Music

Wicca Phase Springs Eternal is the solo project of Adam McIlwee, who is also a member of the GothBoiClique group. When we speak, he is at home in Pennsylvania, USA, although he is in the process of packing up his belongings and moving to New York soon. 

McIlwee’s eponymous album, released today, sees him utilise 10 years of songwriting experience. ‘Wicca Phase Springs Eternal’ is very much “aesthetic-heavy” and invites the listener into his world. However, McIlwee avoided writing about lore for a long time, even to the point where he “forgot” about it.

With this new album, he delves deeper into this theme. “It comes in waves and there are periods where I’ll want to write one way and then periods where I’ll want to write another way. Just because I’ll get bored. I get bored easily – with everything. But I think, what happened with Wicca Phase, was that I started finding success when I started writing more personal songs and more relationship-based songs and I still had a lot of those in me, so I just kept doing it.” 

He speaks about the ‘Secret Boy’ mixtape “gain[ing] traction” and making him want to continue with these types of songs, which coincided with his signing to Run for Cover and the ‘Suffer On’ release. “That lore part did get forgotten about, because it just wasn’t where I was, creatively,” he adds. “And I think I needed to work that other stuff out of me so I could get back into the lore-based stuff.

“It’s really as simple as I forgot about it.
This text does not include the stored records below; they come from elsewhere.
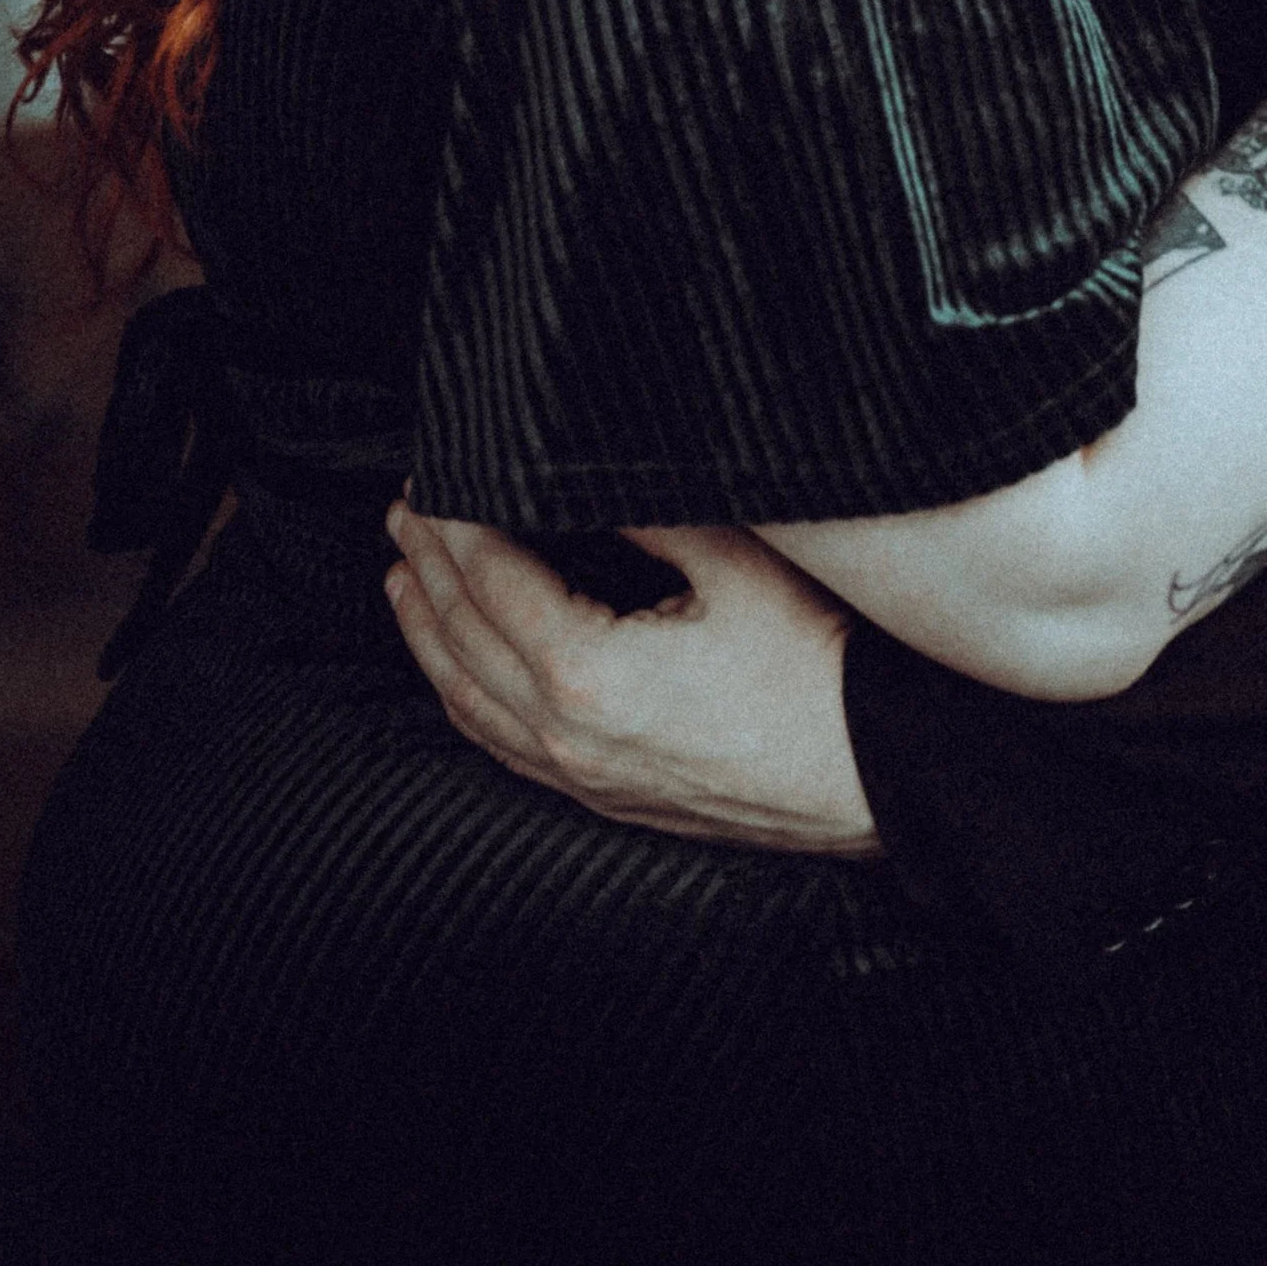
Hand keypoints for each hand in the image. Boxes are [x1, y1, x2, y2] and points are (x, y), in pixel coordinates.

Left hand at [383, 506, 880, 854]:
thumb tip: (589, 472)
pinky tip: (454, 672)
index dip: (454, 524)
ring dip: (427, 634)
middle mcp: (566, 732)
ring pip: (468, 698)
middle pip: (464, 636)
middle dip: (427, 566)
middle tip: (403, 513)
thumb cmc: (814, 668)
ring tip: (402, 581)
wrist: (864, 773)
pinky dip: (462, 697)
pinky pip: (500, 744)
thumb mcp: (736, 564)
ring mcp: (579, 772)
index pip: (491, 580)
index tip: (433, 480)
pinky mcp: (601, 794)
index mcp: (588, 671)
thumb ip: (650, 513)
I forgot that side of Wicca Phase or maybe, it’s hard for me to remember what kind of headspace I was in in 2017/17, maybe I didn’t have anything more to say about the lore and the branding. Maybe I thought it was established enough that I could move on to more personal things, because writing songs that are melodramatic in nature is just something I am naturally good at. It’s almost the default that I go to.”

Being a (former) Tiger’s Jaw member and then working on solo material meant that McIlwee was looking to write “different kinds of lyrics” to define the different eras of his career. Wicca Phase allowed McIlwee to “separate the two projects”. Once he’d left Tiger’s Jaw, he found that it allowed him to return to writing personal songs for Wicca Phase.

Wicca Phase Springs Eternal’s music has been branded as “emo rap” previously and it has kind of stuck, but this doesn’t always bother him. He understands that the onus is on him as an artist to move away from that label himself, to the point where it can’t apply anymore.

“[The term is] limiting. There is a part of it that’s undeniably true to Wicca Phase. For a long time, that is what I was doing and it felt like when I started Wicca Phase, that term wasn’t really around. It just wasn’t. Then we saw the rise of Post Malone, Juice WRLD and Lil Peep and the term became popularised, so I think it made sense for me to be put within that bubble I guess…”

The problem is when he is associated with “really bad artists that are also looped in or people that aspire to that genre”. He adds that his end-game was never emo rap. “I never wanted to do that, really.” 

Recent single ‘Moving Without Movement’ has real ‘80s energy but McIlwee worked to ensure that it would sound like a modern take, rather than a retro rehashing. We can hear Kate Bush influences on the song and, while McIlwee is pleased with this, he says: “With this record, I did more planning with Run for Cover than I have in the past. I went to them and I said, ‘What kind of album do you want?’” He knew which direction he wanted to go in lyrically, but he wanted some feedback from the label. It was important to him that they were happy with the record and they suggested he “play around” with different genres that were of interest to him. They asked him to “showcase the versatility of my songwriting”.

He looked at ‘80s artists who made ‘big’- sounding songs without a band. “The plan there was just an upbeat, eighties-inspired pop song, but some elements of modern pop too, like The 1975 or something like that. I didn’t want it to be an eighties throwback song.”

Stepping into the past even further and Wicca Phase has been looking to artists from the sixties and seventies to draw inspiration. When Wicca Phase started, he was influenced by “modern” music, like rap and trap songs, but this changed when he started to listen to “more of [the older] stuff again”. He listened to British folk artists and lesser-known artists from that era. He felt that this would set him apart from his contemporaries, who he felt wouldn’t be listening to this type of music. “It’s going to bring a unique influence to the project that not a lot of people have…It’s more important to me to have these deep-rooted influences, lesser-known influences.”  He also says it is “dangerous” for him to listen to new music while he is writing new music for fear of being influenced by a song subconsciously. “I know that if I just keep listening to these older artists, who sound nothing like Wicca Phase, even if a melody or chord progression finds its way to a Wicca Phase song from one of the old songs, it’s going to sound so far removed that you’re not going to draw a direct comparison and you’re not going to accidentally rip someone off. It just won’t happen. It’s safer.”

As for next steps, McIlwee says he has “no shortage of new music in me. No shortage of ideas.” He’s excited to see how fans respond to the album and what they like from it. “I have no intention of stopping,” he says.

New album ‘Wicca Phase Springs Eternal’ is out now.